The addition of the bio balls to the filter system will allow for ease of cleaning and offer a much better biological activity level.
Finally, this configuration allows for placement of the UV at either the input or discharge ends of the filter system. A properly operating UV will kill off virtually all of the suspended algae particles which results in brown suspended algae carcasses in the water that need to be filtered out mechanically. The advantage of having the UV before the filter is that you can filter out the carcasses before they are returned to the pond.
The picture below is a modified Little Sister filter system. The intake aeration tube has been modified to accommodate a greater water flow and larger streams into the brushes. Notice the mixing action of the water. The size of the aeration tube has been increased to accommodate a larger pump than the original system was designed to handle. The UV is in front of the filter. Note the position of the bio balls. In the mechanical chamber, the bio balls are in a mesh bag placed where water flow through it would be maximized, thus avoiding clogging.
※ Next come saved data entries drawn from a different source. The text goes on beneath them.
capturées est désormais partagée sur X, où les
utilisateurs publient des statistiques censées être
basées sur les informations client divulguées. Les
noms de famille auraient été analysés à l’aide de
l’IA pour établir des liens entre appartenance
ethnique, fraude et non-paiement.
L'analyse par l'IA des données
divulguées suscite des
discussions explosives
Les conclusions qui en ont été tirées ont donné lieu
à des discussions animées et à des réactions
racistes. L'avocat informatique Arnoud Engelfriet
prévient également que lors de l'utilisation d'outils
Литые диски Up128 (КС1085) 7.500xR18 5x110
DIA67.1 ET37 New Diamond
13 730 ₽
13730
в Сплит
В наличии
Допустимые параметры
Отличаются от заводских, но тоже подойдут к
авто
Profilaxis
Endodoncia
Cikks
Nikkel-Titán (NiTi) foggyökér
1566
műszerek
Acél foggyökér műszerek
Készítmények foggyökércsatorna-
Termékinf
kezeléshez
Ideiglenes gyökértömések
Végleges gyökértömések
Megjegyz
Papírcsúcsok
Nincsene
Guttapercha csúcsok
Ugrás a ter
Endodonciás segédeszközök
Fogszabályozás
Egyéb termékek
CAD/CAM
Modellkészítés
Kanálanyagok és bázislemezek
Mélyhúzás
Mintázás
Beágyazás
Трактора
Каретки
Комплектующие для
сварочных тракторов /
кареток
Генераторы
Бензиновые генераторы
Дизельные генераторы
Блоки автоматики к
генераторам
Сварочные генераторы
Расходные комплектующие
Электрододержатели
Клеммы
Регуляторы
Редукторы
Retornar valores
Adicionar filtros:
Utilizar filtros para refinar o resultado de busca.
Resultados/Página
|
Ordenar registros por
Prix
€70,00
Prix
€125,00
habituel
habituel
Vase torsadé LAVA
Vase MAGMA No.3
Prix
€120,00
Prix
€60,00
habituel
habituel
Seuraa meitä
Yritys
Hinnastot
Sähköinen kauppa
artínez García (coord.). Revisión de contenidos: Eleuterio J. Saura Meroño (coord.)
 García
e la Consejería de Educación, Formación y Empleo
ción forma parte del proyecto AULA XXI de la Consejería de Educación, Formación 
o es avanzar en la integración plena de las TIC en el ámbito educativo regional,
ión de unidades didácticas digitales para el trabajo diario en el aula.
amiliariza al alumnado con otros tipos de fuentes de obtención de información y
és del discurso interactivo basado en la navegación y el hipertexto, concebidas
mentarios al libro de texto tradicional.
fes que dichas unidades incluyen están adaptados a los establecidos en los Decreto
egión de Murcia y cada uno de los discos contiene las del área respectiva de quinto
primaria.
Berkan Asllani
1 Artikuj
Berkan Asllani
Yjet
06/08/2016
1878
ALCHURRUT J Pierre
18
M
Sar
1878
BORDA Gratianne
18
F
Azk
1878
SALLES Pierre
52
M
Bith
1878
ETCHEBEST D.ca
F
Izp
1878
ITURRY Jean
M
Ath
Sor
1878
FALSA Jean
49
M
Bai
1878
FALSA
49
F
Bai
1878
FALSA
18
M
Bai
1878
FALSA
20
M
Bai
In the biological chamber is a basket of bio balls situated to catch the flow of water coming from the mechanical chamber. This works very nicely.
The white PVC pipe in the bio chamber is the return tube. The water actually flows up the pipe after passing through the filter mats (see the drawing). When the mats get clogged, the water will overflow into the top of the pipe, thus preventing the entire filter from overflowing and at the same time giving you a good indication of how dirty your pads might be.
Everything inside of the filter box is homemade. The box was salvaged from a pond store who sold off all of the original internal components. Filter boxes without components can be purchased from a number of sources. The brushes and filter mats have been upgraded from the original design so the filter could handle a bigger load. And the bulkhead fitting added to make the connection of the larger supply pipe far easier.
When finished, the entire filter system will be built into a "seat box" inside the pergola over the pond. This filter currently handles 800 gallons with a large fish and plant load.